◆ Supplied records ◆

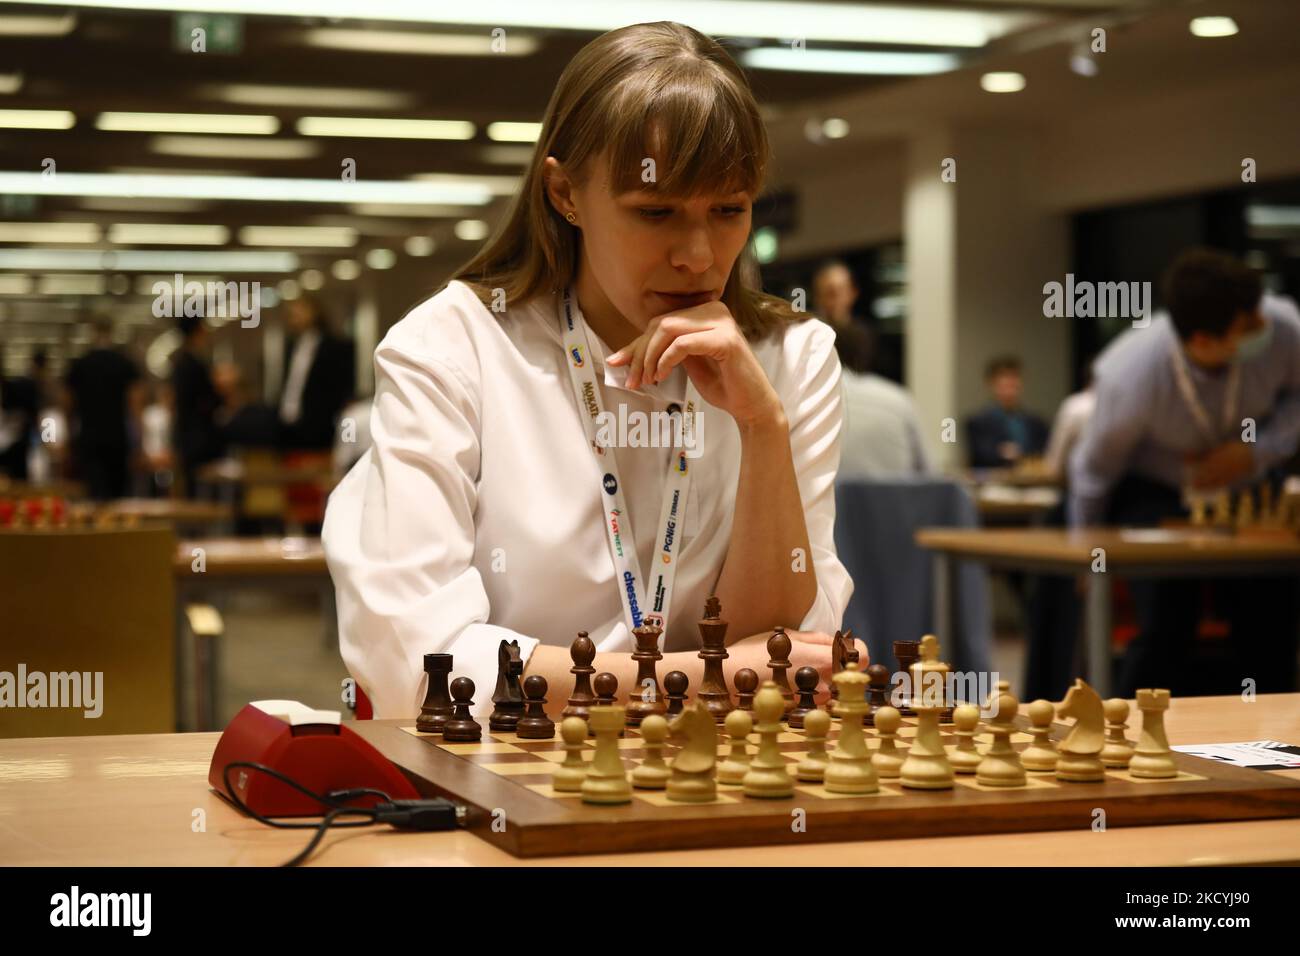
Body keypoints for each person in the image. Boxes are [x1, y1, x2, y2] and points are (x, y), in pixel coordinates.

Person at [323, 21, 857, 720]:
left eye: (729, 210)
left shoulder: (792, 355)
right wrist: (697, 680)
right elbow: (416, 663)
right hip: (506, 769)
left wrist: (761, 426)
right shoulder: (453, 345)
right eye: (656, 212)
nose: (698, 255)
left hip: (716, 775)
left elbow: (783, 650)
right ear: (565, 193)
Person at [1070, 248, 1300, 694]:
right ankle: (1135, 735)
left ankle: (1274, 741)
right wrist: (1085, 551)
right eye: (1247, 327)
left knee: (1269, 621)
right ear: (1203, 341)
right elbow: (1093, 471)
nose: (1262, 329)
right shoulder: (1131, 374)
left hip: (1248, 490)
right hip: (1156, 492)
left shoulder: (1281, 325)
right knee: (1166, 623)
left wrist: (1258, 450)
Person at [825, 304, 931, 480]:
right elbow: (930, 476)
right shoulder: (900, 399)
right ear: (868, 352)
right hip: (897, 506)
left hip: (833, 507)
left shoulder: (809, 401)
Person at [64, 318, 143, 500]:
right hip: (117, 438)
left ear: (92, 331)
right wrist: (139, 442)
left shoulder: (80, 364)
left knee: (92, 494)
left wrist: (69, 440)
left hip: (89, 438)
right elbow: (135, 405)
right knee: (118, 496)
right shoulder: (125, 364)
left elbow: (67, 406)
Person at [278, 296, 355, 452]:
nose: (295, 317)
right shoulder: (291, 346)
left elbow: (340, 386)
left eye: (299, 311)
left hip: (320, 423)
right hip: (289, 422)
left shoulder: (335, 346)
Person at [965, 356, 1049, 469]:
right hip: (995, 480)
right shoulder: (977, 421)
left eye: (1014, 379)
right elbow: (980, 455)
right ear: (991, 384)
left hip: (1031, 478)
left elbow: (1044, 451)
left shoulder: (1036, 422)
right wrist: (1002, 454)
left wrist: (1019, 452)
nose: (1010, 385)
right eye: (1004, 380)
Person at [171, 317, 223, 497]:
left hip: (187, 435)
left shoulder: (180, 362)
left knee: (191, 488)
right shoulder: (193, 364)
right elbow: (207, 402)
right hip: (198, 439)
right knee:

◆ What to produce ◆
Only the lines above starting at the line that holds "left hip: (1031, 478)" and ending at the line that holds "right shoulder: (193, 364)" are to be repeated, exactly and in full.

◆ Response for this exercise ◆
left hip: (1031, 478)
left elbow: (1044, 451)
left shoulder: (1036, 422)
right wrist: (1002, 454)
left wrist: (1019, 452)
nose: (1010, 385)
right eye: (1004, 380)
Person at [171, 317, 223, 497]:
left hip: (187, 435)
left shoulder: (180, 362)
left knee: (191, 488)
right shoulder: (193, 364)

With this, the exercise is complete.